-------- RECORDS PROVIDED

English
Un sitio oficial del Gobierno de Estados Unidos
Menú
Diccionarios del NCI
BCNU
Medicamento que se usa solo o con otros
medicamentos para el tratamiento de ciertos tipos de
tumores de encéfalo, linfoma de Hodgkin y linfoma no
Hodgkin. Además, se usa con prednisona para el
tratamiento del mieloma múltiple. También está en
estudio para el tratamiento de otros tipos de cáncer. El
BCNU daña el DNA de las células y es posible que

----------------
-------- RECORDS PROVIDED

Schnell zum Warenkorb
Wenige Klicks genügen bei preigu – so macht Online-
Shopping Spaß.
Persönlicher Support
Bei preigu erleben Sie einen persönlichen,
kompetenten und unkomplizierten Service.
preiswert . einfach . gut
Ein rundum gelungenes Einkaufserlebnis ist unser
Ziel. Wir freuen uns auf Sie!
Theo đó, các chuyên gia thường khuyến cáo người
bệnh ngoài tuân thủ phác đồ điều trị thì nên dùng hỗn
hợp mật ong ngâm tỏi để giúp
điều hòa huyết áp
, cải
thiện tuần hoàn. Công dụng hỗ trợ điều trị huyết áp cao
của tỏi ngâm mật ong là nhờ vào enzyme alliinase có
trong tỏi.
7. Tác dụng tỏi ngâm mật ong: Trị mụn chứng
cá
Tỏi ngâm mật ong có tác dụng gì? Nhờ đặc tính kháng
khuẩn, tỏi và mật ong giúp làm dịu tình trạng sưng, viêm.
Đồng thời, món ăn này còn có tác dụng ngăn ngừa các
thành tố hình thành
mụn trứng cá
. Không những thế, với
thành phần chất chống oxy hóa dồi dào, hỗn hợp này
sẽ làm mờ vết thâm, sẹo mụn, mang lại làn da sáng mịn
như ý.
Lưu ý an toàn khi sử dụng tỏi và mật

----------------
-------- RECORDS PROVIDED

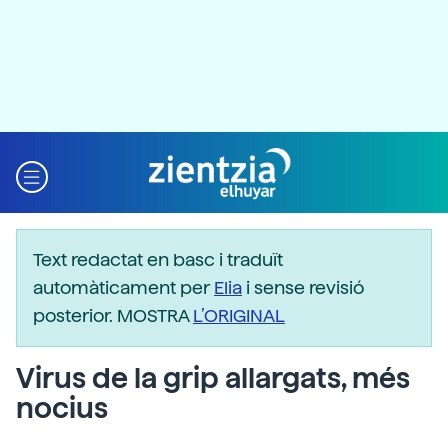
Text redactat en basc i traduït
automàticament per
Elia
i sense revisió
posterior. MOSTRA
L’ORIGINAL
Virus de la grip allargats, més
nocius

----------------

Your answer should consist of the lines from the line with "bệnh ngoài tuân" to the line with "Lưu ý an toàn khi sử dụng tỏi và mật" above, repeated exactly, both ends included.

bệnh ngoài tuân thủ phác đồ điều trị thì nên dùng hỗn
hợp mật ong ngâm tỏi để giúp
điều hòa huyết áp
, cải
thiện tuần hoàn. Công dụng hỗ trợ điều trị huyết áp cao
của tỏi ngâm mật ong là nhờ vào enzyme alliinase có
trong tỏi.
7. Tác dụng tỏi ngâm mật ong: Trị mụn chứng
cá
Tỏi ngâm mật ong có tác dụng gì? Nhờ đặc tính kháng
khuẩn, tỏi và mật ong giúp làm dịu tình trạng sưng, viêm.
Đồng thời, món ăn này còn có tác dụng ngăn ngừa các
thành tố hình thành
mụn trứng cá
. Không những thế, với
thành phần chất chống oxy hóa dồi dào, hỗn hợp này
sẽ làm mờ vết thâm, sẹo mụn, mang lại làn da sáng mịn
như ý.
Lưu ý an toàn khi sử dụng tỏi và mật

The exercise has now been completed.